Diversity of thought is particularly important to them in an industry where "all providers tend to look and sound the same and say the same things, and be from similar backgrounds."
Tackling HNW advice gap
Since launch Six Degrees has already grown faster than anticipated and is halfway along its goal for this year when it comes to client base.
It was partly set up to tackle what the pair identified as an advice gap for HNW investors, those with more than £3mn to invest, which are its target clients.
Saiman says: "For high net worth individuals, so those with more than 3mn pounds of investable assets, their first conversations typically take place with the big banks. And banks are good at lots of different things but at the end of the day they are utilities, and the conversation around wealth management tends to become very product focused.

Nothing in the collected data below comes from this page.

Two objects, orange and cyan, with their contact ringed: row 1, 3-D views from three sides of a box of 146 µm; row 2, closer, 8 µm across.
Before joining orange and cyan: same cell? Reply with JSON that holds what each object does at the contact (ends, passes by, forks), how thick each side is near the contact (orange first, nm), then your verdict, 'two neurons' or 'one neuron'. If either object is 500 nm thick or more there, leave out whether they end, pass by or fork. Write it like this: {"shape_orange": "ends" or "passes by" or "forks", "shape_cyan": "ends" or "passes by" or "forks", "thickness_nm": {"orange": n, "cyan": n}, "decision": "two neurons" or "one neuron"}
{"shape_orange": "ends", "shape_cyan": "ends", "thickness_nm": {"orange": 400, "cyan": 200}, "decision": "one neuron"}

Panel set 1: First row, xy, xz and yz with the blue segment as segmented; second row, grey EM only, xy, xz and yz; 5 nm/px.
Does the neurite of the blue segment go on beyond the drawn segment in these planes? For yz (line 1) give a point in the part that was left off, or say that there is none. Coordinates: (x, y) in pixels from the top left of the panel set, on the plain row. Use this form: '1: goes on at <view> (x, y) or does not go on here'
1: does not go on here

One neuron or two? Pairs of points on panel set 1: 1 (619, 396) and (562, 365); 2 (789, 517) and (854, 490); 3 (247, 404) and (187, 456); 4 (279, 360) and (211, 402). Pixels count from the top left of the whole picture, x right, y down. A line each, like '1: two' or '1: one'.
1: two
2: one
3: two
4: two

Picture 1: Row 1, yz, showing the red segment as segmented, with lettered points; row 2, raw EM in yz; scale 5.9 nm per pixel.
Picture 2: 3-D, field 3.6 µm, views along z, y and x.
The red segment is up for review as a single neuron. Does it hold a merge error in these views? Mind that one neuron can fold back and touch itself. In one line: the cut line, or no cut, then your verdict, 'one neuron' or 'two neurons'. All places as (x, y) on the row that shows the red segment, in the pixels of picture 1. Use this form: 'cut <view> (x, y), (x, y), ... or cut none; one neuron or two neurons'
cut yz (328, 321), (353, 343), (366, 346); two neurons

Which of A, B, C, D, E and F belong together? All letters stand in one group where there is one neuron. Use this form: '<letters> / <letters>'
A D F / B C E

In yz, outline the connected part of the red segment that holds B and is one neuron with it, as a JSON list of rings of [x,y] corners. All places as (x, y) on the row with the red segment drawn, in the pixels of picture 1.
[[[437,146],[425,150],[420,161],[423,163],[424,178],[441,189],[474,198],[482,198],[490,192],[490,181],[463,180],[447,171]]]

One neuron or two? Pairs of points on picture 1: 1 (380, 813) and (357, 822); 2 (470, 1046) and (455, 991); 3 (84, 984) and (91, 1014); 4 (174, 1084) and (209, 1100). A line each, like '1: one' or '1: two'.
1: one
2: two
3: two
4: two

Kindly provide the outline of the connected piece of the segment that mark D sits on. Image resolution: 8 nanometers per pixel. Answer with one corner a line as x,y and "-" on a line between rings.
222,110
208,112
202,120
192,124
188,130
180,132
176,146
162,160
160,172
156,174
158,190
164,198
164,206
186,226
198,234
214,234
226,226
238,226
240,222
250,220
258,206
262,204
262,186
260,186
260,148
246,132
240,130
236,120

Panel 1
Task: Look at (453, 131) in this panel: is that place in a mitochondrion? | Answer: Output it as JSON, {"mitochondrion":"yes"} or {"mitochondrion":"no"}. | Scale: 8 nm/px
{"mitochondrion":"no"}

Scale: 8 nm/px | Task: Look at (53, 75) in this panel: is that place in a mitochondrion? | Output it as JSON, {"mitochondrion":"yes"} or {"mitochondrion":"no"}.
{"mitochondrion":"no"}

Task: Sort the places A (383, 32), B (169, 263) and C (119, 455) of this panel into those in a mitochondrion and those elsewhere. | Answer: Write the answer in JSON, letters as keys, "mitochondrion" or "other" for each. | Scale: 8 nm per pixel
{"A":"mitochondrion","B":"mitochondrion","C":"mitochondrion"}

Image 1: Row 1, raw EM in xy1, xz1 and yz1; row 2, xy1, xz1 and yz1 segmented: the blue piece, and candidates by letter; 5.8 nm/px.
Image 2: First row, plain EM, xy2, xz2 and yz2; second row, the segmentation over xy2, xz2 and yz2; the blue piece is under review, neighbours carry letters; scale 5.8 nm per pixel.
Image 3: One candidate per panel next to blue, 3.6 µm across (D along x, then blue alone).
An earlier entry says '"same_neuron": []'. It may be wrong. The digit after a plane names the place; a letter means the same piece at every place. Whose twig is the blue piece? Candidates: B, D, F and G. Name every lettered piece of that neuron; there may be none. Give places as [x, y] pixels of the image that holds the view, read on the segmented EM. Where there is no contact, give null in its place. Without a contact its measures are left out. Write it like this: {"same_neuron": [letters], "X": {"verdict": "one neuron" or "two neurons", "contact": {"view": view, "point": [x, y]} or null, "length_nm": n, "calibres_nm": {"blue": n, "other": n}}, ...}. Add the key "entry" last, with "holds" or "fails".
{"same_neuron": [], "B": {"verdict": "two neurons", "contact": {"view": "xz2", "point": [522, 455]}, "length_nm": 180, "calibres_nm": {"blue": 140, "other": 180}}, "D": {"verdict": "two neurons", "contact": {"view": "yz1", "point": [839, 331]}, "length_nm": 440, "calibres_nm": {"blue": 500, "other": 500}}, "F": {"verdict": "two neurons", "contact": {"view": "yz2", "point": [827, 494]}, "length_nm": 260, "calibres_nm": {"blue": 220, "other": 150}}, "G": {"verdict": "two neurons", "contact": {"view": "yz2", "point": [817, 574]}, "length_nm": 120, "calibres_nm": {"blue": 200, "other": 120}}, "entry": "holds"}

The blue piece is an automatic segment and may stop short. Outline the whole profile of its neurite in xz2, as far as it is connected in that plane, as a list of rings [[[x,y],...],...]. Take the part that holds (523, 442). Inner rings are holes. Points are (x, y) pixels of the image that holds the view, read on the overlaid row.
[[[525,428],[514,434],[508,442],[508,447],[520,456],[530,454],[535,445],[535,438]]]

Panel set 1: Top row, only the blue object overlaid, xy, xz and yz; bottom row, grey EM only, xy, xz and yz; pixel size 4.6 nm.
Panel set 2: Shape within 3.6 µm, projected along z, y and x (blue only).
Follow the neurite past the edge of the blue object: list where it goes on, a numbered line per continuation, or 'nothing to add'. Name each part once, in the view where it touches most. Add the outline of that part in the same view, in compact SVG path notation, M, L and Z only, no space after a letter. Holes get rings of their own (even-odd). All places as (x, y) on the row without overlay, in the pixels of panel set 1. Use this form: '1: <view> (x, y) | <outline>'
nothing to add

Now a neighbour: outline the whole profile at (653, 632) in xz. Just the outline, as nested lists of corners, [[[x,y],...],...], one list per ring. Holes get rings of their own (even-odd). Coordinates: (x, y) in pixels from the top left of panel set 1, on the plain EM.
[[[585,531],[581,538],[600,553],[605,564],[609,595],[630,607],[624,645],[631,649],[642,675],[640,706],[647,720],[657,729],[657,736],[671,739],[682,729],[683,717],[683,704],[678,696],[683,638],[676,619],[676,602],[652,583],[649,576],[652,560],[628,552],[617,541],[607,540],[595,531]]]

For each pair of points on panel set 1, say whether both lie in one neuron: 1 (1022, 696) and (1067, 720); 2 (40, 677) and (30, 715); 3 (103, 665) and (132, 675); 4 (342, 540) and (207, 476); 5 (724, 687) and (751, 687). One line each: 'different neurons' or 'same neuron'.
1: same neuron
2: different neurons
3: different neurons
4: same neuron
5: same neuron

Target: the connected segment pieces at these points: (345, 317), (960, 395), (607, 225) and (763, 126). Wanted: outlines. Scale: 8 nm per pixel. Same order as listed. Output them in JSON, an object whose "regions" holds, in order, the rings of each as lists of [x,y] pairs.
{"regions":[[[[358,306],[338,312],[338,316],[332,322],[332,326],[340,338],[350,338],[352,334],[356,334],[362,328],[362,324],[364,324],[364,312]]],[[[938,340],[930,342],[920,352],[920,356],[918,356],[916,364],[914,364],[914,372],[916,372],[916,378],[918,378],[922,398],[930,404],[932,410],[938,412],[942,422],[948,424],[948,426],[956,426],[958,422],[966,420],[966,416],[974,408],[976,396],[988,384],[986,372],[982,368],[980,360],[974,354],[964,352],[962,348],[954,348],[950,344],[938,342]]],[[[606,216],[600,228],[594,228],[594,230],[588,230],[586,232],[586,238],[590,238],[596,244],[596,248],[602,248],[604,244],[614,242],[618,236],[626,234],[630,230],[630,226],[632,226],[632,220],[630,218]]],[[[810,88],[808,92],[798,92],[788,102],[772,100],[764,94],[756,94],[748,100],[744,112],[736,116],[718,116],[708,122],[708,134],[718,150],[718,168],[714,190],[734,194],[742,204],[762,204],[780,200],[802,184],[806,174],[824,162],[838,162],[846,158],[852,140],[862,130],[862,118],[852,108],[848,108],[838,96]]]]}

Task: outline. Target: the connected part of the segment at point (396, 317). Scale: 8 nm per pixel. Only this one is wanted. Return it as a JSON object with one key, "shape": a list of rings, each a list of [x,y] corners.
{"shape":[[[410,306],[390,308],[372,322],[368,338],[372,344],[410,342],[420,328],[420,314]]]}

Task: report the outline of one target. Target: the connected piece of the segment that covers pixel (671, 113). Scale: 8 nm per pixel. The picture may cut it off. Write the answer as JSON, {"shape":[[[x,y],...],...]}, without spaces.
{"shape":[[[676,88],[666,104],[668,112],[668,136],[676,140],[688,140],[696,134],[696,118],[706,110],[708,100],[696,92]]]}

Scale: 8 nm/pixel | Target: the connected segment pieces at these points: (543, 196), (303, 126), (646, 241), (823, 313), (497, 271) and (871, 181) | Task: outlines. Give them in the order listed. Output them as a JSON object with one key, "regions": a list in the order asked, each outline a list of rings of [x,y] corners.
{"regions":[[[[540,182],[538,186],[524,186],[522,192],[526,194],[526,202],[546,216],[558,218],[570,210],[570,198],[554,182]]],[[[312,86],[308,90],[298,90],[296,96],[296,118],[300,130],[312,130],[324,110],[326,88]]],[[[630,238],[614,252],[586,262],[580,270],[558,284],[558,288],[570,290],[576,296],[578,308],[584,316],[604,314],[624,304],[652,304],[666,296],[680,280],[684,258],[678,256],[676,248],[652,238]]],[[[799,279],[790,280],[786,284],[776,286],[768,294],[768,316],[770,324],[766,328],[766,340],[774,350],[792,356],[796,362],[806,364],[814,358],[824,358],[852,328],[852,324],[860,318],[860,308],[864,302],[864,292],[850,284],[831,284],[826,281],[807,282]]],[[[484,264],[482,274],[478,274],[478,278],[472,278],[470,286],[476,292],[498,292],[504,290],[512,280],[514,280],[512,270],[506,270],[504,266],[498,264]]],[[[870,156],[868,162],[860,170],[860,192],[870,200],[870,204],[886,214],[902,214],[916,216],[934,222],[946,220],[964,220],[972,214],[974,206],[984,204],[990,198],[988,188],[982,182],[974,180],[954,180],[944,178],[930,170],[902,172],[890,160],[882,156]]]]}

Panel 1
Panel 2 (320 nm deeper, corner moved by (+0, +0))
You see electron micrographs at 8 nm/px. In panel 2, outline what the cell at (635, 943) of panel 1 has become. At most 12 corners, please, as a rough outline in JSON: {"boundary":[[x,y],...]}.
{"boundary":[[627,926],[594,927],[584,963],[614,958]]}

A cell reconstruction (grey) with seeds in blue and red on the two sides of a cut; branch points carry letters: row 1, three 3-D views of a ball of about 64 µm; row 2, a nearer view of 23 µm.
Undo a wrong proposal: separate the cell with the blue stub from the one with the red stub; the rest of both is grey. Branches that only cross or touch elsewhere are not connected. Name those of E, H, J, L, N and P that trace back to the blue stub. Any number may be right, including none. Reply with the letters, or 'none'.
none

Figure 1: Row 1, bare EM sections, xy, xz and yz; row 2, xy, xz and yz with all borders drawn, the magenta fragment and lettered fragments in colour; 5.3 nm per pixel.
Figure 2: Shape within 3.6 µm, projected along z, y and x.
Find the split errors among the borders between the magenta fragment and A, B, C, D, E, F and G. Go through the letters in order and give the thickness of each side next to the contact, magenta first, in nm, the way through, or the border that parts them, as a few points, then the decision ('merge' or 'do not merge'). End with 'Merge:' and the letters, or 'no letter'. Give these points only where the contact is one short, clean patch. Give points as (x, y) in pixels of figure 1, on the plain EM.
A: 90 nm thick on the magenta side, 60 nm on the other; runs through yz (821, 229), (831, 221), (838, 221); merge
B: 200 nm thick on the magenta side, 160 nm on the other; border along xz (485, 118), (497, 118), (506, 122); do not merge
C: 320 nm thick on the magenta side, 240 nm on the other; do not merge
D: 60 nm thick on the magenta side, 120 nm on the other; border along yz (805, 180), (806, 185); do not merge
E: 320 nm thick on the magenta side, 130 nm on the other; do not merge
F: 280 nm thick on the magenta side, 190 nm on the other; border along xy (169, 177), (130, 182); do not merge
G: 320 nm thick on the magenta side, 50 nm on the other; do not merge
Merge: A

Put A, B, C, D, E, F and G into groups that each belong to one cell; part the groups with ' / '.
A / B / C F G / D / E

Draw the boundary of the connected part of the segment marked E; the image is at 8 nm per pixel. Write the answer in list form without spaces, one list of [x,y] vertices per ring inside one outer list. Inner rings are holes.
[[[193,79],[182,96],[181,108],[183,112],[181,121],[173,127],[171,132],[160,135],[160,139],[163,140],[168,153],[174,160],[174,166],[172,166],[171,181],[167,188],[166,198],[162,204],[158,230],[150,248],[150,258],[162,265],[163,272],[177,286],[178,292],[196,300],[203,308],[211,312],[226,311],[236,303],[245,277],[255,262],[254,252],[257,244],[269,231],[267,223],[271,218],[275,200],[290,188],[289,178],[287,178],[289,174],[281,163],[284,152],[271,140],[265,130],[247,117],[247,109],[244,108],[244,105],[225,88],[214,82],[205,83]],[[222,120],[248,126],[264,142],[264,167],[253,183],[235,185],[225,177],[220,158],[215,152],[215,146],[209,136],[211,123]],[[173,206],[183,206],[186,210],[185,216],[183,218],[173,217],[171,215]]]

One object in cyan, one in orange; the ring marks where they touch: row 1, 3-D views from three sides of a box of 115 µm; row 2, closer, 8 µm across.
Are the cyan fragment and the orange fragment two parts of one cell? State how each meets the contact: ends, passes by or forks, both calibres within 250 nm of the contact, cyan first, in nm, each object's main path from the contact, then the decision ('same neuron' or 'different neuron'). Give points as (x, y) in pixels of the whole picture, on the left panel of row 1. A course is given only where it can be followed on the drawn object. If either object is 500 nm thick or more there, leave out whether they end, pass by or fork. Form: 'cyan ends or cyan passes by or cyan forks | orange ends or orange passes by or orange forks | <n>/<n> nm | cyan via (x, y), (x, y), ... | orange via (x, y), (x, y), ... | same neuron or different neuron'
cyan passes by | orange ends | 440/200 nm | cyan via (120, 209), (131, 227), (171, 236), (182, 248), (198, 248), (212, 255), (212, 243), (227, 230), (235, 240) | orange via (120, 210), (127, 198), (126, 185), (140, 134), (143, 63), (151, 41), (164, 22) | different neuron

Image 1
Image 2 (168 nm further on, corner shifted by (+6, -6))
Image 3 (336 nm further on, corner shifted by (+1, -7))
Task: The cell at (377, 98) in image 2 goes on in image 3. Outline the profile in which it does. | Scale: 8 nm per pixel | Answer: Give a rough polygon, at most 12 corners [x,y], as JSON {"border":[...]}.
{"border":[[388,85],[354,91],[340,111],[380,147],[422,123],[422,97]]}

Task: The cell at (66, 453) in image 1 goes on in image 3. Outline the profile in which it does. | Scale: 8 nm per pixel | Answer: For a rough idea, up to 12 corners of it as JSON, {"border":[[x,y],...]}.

"And so high net worth clients are immediately disadvantaged, because they go into this environment and they think that the wealth conversation is an investment conversation."
Waller explains this means the sense of purpose, which tends to be so prevalent in the businesses those HNW individuals set up and run, tends to get lost when the business is sold and the wealth created.
She says: "Most of these individuals have had a purpose driving a business. There's values and a culture in that business that they have typically bred and created.
"And so what then happens is a liquidation event takes place and that purpose loses its way in the conversation."
It is exactly this gap which Six Degrees is trying to bridge.
Saiman adds: "It is a solution at the end of a long process of discovery and understanding.
"And we are aiming to influence the industry towards this way of thinking, because we think there's no other way to do it."